Count 100 to 125 g of dry pasta per person. Adjusting quantities helps avoid waste. If you have leftovers, they keep well in the fridge and are easy to reheat in the microwave or in a stewpot.
Can I use another form of pasta?
Absolutely! This creamy mushroom and shrimp sauce goes perfectly with spaghetti, fusilli, penne, linguine, or any other shape you like.
How do you cook tagliatelle?
Following the package instructions is still essential, but here are a few pointers:
For 100 g of pasta, use 1 liter of water and 10 g of salt (2 teaspoons).
Bring a large volume of salted water to the boil in a Dutch oven.
Once the water is boiling, add the pasta and stir immediately.
For al dente cooking, allow 8 minutes from the start of boiling. For softer pasta, cook for up to 10 minutes longer.

Tagliatelle with shrimp and creamy mushroom sauce
INGREDIENTS
- 250 g tagliatelle
- 1 large onion
- 2 garlic cloves
- 200 g button mushrooms
- 25 large shrimps
- 1 large spoonful of pesto
- 2 tablespoons olive oil
- 2 teaspoons sesame oil optional
- 1 teaspoon oyester sauce optional
- salt and pepper
- 200 ml full-fat cream
- 50 g Parmesan cheese
PREPARATION
- Wash the mushrooms, drain and slice thinly.
- Cook the tagliatelle in plenty of salted water, following the instructions on the packet.
- Finely chop onion and garlic.
- Fry the onion and garlic in olive oil.
- Add the mushrooms when the onions become translucent.
- Cook over medium heat until mushrooms are almost done.
- Add a little water if the preparation lacks sauce.
- Stir in the shrimp and sauté for about 10 minutes.
- Add sesame oil and oyster sauce, salt and pepper to taste.
- Drain tagliatelle.
- Add the cream just before serving and cook for a few minutes until the sauce thickens.
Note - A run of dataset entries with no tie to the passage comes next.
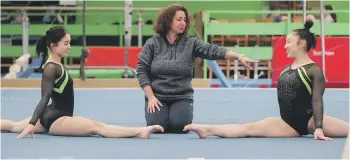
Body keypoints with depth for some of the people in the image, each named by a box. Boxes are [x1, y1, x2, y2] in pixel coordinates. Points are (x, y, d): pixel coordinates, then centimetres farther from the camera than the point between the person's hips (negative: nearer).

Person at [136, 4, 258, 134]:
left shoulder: (191, 43, 0)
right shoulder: (152, 44, -1)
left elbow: (213, 50, -14)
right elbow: (142, 71, -2)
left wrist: (239, 57, -29)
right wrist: (151, 97, -11)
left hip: (182, 97, 1)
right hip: (157, 96, -1)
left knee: (180, 126, -22)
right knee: (156, 126, -22)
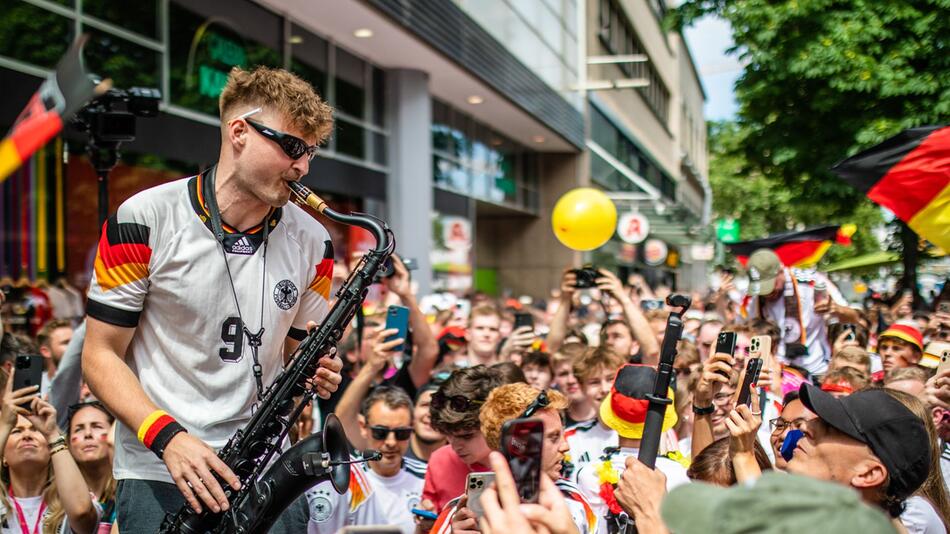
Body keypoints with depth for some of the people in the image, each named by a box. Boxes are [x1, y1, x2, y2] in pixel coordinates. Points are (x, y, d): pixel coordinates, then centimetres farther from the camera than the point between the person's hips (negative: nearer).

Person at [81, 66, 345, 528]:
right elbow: (101, 356, -6)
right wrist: (168, 437, -19)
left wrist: (317, 373, -8)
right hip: (159, 473, -3)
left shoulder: (311, 241, 4)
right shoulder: (144, 221, -8)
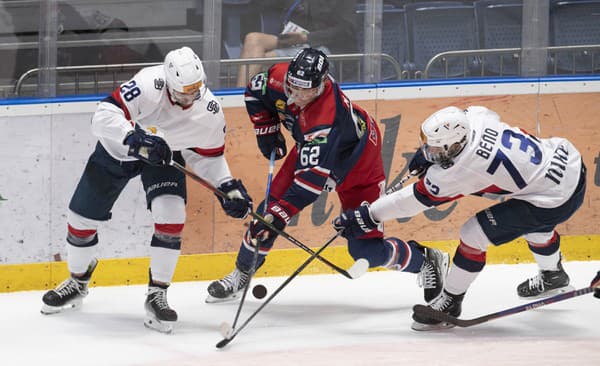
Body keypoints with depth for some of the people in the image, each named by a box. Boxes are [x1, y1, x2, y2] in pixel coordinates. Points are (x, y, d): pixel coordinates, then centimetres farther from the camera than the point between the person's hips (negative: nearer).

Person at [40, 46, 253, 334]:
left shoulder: (210, 113, -22)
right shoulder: (149, 86, -37)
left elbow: (208, 156, -3)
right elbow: (103, 116, -41)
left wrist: (228, 187, -16)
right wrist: (136, 137, -55)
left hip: (165, 155, 1)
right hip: (117, 149, -1)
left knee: (171, 216, -22)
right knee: (82, 217, 4)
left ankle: (157, 295, -8)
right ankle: (77, 282, 33)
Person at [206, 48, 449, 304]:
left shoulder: (326, 120, -43)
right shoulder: (279, 78, -25)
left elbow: (313, 177, -45)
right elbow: (255, 91, 1)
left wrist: (280, 214, -47)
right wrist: (267, 132, -2)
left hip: (356, 162, -7)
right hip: (310, 149, 7)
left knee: (365, 249, -8)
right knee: (271, 205, -3)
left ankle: (426, 261, 17)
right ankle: (240, 275, 15)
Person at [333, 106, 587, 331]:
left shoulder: (460, 172, -23)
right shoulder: (474, 117, -6)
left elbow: (414, 199, -12)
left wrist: (368, 216, -3)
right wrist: (430, 152, 21)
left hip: (556, 200, -9)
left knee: (474, 234, -4)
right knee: (533, 223, 37)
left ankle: (450, 303, 13)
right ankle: (553, 276, 62)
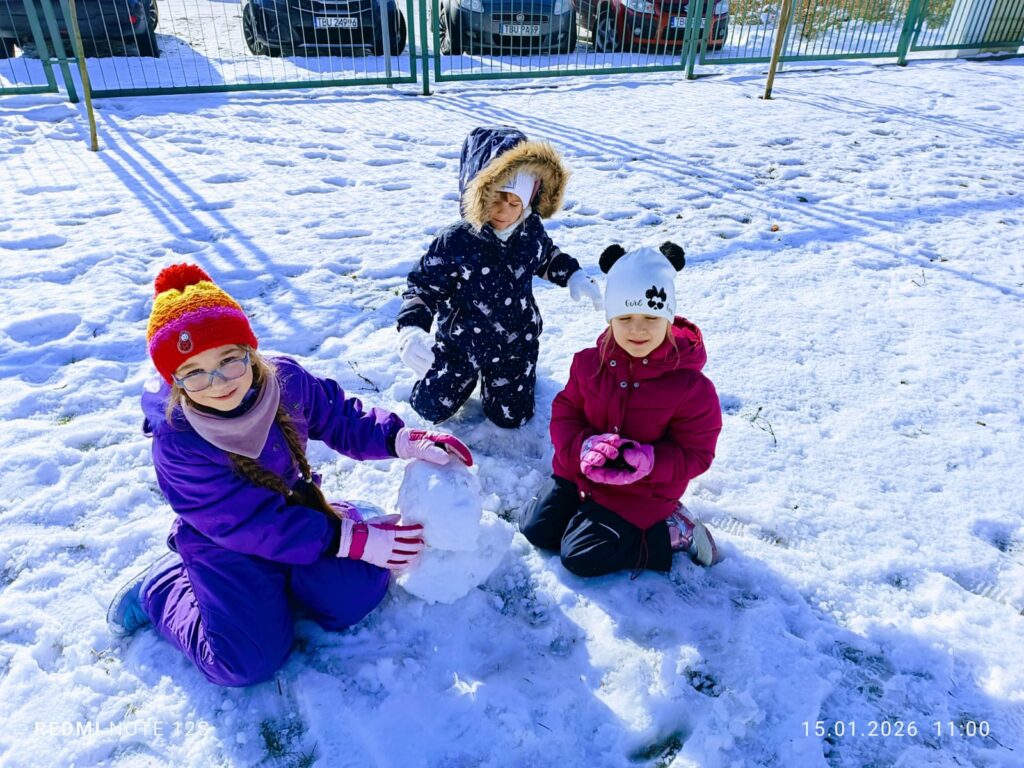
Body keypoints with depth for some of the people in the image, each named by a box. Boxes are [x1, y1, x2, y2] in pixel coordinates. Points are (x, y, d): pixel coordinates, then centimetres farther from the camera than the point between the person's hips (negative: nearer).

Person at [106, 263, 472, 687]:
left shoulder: (286, 380, -19)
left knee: (357, 593, -8)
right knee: (248, 661, -13)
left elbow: (344, 419, -2)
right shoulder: (177, 444, -30)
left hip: (293, 504, 5)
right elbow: (249, 524, -29)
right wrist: (352, 540, -34)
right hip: (226, 543, -4)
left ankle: (277, 574, 17)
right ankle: (161, 588, 11)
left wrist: (404, 440, -21)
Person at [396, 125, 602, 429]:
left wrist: (574, 277, -7)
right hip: (460, 342, -1)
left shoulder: (532, 231, -14)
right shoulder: (454, 243, -26)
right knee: (430, 409, 10)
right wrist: (411, 327, -38)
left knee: (510, 418, 12)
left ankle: (522, 370, 43)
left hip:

- Add the pesto and mix well.
- Creamy mushroom and shrimp sauce
- Add the tagliatelle to the pan, stir, then divide between two plates. Alternatively, you can arrange the tagliatelle directly on the plates, then top with the creamy mushroom and shrimp sauce.
- Sprinkle with grated Parmesan, add a teaspoon of pesto, then decorate with a fresh basil leaf.
- This recipe for shrimp tagliatelle with creamy mushroom sauce is perfect for a quick and tasty evening meal.